Während der Durchführung der Studie gab es insgesamt 42 Todesfälle, die entweder während der Behandlung oder im Rahmen der Überlebensnachbeobachtung gemeldet wurden. 37 Todesfälle traten vor der Entscheidung des Datenüberwachungskomitees auf, die Probanden auf eine niedrigere Dosierung herunter zu titrieren, basierend auf einem beobachteten Ungleichgewicht der Sterblichkeit bei steigender Sildenafil-Dosis. Die Anzahl (%) dieser 37 Todesfälle betrug 5/55 (9,1 %), 10/74 (13,5 %) und 22/100 (22 %) in den Sildenafil-Gruppen mit niedriger, mittlerer bzw. hoher Dosis. Weitere 5 Todesfälle wurden nachträglich gemeldet. Die Ursachen der Todesfälle standen im Zusammenhang mit PAH. Höhere als die empfohlenen Dosen sollten bei pädiatrischen Patienten mit PAH nicht angewendet werden (siehe Abschnitte 4.2 und 4.4).

Die VO2-Spitzenleistung wurde 1 Jahr nach Beginn der placebokontrollierten Studie ermittelt. Von den mit Sildenafil behandelten Probanden, die entwicklungsmäßig in der Lage waren, den CPET durchzuführen, zeigten 59/114 Probanden (52 %) keine Verschlechterung der Peak VO2 seit Beginn der Sildenafil-Behandlung. Ebenso hatten 191 von 229 Probanden (83 %), die Sildenafil erhalten hatten, ihre WHO-Funktionsklasse bei der Bewertung nach 1 Jahr entweder beibehalten oder verbessert.

Persistierende pulmonale Hypertonie des Neugeborenen

Eine randomisierte, doppelblinde, zweiarmige, parallel-gruppierte, placebokontrollierte Studie wurde an 59 Neugeborenen mit persistierender pulmonaler Hypertonie des Neugeborenen (PPHN) durchgeführt, oder hypoxischer respiratorischer Insuffizienz (HRF) und mit Risiko für PPHN mit Oxygenierungsindex (OI) >15 und <60 durchgeführt. Das primäre Ziel war es, die Wirksamkeit und Sicherheit von intravenösem Sildenafil in Kombination mit inhalativem Stickstoffmonoxid (iNO) im Vergleich zu iNO allein zu untersuchen.

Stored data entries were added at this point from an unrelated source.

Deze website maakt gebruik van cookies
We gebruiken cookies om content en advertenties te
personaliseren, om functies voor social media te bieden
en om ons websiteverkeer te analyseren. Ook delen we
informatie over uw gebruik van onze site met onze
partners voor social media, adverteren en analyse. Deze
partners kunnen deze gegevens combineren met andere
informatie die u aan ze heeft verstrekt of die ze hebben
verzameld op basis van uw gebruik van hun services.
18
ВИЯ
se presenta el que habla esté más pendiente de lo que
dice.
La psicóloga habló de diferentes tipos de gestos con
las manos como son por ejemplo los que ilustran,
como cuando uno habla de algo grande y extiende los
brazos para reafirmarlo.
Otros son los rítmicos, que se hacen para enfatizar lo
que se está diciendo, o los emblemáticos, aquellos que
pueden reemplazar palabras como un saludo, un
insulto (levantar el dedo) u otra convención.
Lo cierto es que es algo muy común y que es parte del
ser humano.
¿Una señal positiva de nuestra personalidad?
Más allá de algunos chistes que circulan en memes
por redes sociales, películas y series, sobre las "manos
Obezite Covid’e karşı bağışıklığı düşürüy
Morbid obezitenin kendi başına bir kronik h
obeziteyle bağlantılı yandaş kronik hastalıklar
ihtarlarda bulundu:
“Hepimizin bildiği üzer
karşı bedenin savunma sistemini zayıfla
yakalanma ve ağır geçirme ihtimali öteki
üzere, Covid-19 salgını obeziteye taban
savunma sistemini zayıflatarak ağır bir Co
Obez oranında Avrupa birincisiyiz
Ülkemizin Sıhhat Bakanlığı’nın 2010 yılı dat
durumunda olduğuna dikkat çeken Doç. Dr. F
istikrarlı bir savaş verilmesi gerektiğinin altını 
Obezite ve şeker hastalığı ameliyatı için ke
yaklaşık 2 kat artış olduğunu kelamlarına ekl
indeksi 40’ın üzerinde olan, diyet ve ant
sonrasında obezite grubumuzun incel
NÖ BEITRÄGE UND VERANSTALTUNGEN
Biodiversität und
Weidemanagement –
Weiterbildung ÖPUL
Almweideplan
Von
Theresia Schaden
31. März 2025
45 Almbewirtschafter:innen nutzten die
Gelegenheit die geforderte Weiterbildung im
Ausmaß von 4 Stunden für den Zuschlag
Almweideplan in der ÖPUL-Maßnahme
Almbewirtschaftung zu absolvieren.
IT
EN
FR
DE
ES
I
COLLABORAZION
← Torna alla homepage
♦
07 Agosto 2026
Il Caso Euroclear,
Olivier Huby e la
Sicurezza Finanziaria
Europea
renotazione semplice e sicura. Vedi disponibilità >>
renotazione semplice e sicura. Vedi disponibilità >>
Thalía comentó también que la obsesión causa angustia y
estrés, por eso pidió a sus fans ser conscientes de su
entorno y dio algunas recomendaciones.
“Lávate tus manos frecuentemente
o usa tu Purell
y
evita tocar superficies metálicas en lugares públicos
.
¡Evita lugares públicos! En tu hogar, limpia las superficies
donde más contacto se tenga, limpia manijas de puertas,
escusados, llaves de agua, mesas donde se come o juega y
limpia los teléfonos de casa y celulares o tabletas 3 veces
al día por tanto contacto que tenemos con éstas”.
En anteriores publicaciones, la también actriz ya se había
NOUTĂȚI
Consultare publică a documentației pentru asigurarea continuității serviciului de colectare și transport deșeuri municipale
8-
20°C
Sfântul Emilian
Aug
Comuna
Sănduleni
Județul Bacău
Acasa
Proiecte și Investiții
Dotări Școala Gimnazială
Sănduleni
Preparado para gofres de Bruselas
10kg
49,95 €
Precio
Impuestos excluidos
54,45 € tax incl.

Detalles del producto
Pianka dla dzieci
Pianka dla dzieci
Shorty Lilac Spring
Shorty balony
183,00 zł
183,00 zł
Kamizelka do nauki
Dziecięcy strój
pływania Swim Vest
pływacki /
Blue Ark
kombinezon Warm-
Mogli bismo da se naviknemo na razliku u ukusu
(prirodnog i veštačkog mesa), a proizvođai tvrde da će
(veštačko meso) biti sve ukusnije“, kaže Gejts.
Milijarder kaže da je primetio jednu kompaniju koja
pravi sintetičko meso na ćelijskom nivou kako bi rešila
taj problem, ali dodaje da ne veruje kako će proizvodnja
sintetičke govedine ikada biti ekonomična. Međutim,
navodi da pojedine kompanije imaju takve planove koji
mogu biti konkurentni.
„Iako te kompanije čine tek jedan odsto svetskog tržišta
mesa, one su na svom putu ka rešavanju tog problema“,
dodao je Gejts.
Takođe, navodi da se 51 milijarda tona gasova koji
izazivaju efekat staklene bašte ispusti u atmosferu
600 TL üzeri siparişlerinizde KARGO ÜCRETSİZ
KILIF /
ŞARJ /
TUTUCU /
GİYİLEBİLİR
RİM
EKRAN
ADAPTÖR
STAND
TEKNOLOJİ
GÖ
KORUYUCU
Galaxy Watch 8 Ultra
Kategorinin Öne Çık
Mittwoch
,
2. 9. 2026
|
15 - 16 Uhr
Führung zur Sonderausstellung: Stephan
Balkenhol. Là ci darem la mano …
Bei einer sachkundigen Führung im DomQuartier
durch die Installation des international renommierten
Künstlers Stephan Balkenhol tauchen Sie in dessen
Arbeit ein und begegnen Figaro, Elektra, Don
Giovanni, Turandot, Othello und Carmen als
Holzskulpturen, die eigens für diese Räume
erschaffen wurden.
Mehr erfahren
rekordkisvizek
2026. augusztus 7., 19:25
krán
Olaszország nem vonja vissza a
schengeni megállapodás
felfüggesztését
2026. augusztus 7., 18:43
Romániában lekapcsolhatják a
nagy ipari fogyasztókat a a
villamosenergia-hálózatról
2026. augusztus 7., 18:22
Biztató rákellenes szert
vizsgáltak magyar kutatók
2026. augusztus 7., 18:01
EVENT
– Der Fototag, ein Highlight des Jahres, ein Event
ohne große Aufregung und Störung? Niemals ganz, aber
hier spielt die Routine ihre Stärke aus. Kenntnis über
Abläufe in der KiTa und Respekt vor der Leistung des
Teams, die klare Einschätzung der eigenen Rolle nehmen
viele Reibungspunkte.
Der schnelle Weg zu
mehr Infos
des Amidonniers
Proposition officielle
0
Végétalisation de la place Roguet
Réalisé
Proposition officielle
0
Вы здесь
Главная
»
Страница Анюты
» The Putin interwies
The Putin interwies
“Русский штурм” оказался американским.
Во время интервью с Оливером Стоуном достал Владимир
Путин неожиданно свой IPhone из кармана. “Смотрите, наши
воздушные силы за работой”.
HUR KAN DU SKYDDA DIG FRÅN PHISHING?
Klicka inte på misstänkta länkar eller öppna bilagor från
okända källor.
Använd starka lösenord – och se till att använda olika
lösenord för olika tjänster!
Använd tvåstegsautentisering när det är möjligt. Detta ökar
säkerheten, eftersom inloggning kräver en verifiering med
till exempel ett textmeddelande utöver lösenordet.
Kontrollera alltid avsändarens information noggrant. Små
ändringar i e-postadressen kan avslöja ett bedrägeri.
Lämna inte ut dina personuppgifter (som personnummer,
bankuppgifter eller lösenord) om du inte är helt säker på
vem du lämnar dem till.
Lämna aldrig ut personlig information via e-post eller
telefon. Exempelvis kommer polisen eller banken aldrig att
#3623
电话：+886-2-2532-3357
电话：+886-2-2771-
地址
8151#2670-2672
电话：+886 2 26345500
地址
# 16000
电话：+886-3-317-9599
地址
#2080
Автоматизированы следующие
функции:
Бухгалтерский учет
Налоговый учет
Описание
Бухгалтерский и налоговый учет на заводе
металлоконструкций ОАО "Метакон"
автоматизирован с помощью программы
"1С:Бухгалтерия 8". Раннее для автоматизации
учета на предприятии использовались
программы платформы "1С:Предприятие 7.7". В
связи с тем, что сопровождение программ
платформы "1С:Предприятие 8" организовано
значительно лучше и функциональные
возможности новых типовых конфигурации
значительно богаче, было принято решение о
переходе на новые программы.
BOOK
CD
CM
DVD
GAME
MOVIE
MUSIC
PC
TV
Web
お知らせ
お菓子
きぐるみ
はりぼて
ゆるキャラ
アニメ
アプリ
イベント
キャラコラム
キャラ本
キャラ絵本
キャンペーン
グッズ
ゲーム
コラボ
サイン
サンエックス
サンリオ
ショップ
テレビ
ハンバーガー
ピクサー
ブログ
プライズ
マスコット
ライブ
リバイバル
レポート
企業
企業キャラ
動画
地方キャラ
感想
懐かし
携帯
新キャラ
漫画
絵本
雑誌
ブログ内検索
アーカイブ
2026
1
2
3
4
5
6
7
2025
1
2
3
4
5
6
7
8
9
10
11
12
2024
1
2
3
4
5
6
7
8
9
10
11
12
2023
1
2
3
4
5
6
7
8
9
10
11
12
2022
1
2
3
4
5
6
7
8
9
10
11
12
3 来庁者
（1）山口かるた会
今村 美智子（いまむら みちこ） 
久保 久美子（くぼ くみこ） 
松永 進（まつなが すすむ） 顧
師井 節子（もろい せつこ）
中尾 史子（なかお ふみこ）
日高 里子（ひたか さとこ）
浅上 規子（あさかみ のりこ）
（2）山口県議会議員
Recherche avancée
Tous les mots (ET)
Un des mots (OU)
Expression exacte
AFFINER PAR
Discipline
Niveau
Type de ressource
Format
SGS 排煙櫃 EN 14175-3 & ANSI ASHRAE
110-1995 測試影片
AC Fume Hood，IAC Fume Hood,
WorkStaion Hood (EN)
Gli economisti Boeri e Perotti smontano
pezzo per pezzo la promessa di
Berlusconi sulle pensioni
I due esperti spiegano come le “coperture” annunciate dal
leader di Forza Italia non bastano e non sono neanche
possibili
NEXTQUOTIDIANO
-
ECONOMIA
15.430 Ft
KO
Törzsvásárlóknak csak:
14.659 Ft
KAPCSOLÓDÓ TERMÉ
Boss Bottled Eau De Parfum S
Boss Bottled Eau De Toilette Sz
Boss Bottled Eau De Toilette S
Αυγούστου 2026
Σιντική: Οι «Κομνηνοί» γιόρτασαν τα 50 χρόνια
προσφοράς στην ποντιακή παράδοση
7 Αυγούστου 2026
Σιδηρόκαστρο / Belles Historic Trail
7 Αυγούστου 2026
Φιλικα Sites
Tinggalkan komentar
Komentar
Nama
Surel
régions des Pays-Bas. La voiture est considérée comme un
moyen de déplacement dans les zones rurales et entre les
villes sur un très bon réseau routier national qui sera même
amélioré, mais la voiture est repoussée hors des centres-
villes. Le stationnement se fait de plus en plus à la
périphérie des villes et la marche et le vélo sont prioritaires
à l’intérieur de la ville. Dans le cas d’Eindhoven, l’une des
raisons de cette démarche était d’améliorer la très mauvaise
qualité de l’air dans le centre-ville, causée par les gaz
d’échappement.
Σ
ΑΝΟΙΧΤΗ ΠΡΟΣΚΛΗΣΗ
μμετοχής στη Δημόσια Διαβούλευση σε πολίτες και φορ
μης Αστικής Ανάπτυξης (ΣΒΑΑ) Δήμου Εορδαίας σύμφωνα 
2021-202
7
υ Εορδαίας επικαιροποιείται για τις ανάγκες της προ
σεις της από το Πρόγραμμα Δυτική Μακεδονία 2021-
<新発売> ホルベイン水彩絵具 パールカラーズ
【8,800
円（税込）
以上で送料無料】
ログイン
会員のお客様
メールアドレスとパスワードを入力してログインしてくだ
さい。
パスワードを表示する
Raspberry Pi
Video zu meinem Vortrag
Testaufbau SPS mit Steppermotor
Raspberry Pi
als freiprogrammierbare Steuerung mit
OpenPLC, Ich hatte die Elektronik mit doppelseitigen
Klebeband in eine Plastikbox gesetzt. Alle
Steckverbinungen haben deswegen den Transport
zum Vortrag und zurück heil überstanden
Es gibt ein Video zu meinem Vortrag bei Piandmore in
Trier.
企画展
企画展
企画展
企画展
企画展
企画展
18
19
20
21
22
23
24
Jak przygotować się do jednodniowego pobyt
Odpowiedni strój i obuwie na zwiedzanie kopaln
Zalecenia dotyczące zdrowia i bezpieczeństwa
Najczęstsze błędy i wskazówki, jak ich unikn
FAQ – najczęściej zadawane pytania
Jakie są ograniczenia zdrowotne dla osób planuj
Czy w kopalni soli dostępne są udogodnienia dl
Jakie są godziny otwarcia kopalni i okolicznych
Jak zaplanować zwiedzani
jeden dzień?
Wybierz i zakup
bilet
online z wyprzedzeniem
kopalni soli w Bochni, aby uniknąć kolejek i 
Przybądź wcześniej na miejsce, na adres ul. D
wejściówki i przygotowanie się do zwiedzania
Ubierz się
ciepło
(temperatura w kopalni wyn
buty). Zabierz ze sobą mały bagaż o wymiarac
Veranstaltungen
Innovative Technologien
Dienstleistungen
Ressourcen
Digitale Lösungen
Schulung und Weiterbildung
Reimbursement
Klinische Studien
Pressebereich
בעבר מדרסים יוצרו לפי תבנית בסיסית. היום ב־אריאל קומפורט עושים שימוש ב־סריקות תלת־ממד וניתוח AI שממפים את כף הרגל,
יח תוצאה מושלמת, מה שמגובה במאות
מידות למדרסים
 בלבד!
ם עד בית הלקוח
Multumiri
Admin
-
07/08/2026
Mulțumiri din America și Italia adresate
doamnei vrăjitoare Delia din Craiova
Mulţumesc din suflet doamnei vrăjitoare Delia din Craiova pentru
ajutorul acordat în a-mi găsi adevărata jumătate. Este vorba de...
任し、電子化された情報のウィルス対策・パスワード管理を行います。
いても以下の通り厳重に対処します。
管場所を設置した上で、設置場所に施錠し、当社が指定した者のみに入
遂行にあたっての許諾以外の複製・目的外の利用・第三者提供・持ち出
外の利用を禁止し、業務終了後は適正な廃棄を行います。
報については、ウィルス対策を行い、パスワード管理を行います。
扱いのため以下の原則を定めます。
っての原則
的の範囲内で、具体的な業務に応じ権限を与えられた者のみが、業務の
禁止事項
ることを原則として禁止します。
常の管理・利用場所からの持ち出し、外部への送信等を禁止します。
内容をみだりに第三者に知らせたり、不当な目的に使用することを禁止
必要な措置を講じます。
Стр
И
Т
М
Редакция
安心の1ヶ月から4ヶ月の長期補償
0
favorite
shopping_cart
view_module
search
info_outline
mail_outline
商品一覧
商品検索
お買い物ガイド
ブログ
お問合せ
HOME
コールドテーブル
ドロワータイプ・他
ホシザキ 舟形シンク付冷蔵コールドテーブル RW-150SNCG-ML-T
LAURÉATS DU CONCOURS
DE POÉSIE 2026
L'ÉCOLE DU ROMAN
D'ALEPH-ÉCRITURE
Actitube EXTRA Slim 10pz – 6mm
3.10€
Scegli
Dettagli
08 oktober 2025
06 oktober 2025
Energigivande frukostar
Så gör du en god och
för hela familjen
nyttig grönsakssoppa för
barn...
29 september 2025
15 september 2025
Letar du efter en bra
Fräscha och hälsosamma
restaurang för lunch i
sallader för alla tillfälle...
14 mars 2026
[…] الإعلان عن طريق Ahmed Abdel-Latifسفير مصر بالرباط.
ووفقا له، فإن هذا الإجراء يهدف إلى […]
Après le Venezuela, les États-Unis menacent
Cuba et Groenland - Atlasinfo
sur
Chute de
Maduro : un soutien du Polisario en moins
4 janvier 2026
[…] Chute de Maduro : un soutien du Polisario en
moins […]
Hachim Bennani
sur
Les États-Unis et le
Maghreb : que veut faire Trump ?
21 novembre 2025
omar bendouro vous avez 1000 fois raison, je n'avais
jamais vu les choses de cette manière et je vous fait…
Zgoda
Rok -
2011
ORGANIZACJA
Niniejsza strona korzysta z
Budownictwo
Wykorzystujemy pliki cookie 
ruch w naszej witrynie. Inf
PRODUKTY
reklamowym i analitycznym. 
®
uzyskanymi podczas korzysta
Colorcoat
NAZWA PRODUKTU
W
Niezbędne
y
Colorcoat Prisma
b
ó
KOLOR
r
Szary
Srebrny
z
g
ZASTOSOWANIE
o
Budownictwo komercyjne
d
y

Die co-primären Endpunkte waren die Rate des Behandlungsversagens, definiert als Notwendigkeit einer zusätzlichen Behandlung mit dem Ziel PPHN, die Notwendigkeit einer extrakorporalen Membranoxygenierung (ECMO) oder der Tod während der Studie; und die Zeit der iNO-Behandlung nach Beginn der intravenösen Studienmedikation für Patienten ohne Behandlungsversagen. Der Unterschied in den Raten des Behandlungsversagens war zwischen den beiden Behandlungsgruppen statistisch nicht signifikant (27,6 % und 20,0 % in der iNO + IV-Sildenafil-Gruppe bzw. iNO + Placebo-Gruppe). Bei den Patienten ohne Therapieversagen war die mittlere Dauer der iNO-Behandlung nach Beginn der intravenösen Verabreichung des Studienmedikaments mit ca. 4,1 Tagen in beiden Behandlungsgruppen gleich.

Behandlungsbedingte unerwünschte Ereignisse und schwerwiegende unerwünschte Ereignisse wurden bei 22 (75,9 %) bzw. 7 (24,1 %) Probanden in der iNO + IV-Sildenafil-Behandlungsgruppe und bei 19 (63,3 %) bzw. 2 (6,7 %) Probanden in der iNO + Placebo-Gruppe berichtet. Die am häufigsten berichteten behandlungsbedingten unerwünschten Ereignisse waren Hypotonie (8 Probanden), Hypokaliämie (7 Probanden), Anämie und Medikamentenentzugssyndrom (jeweils 4 Probanden) und Bradykardie (3 Probanden) in der iNO + IV-Sildenafil-Behandlungsgruppe und Pneumothorax (4 Probanden), Anämie, Ödem, Hyperbilirubinämie, erhöhtes C-reaktives Protein und Hypotonie (jeweils 3 Probanden) in der iNO + Placebo-Behandlungsgruppe (siehe Abschnitt 4.2).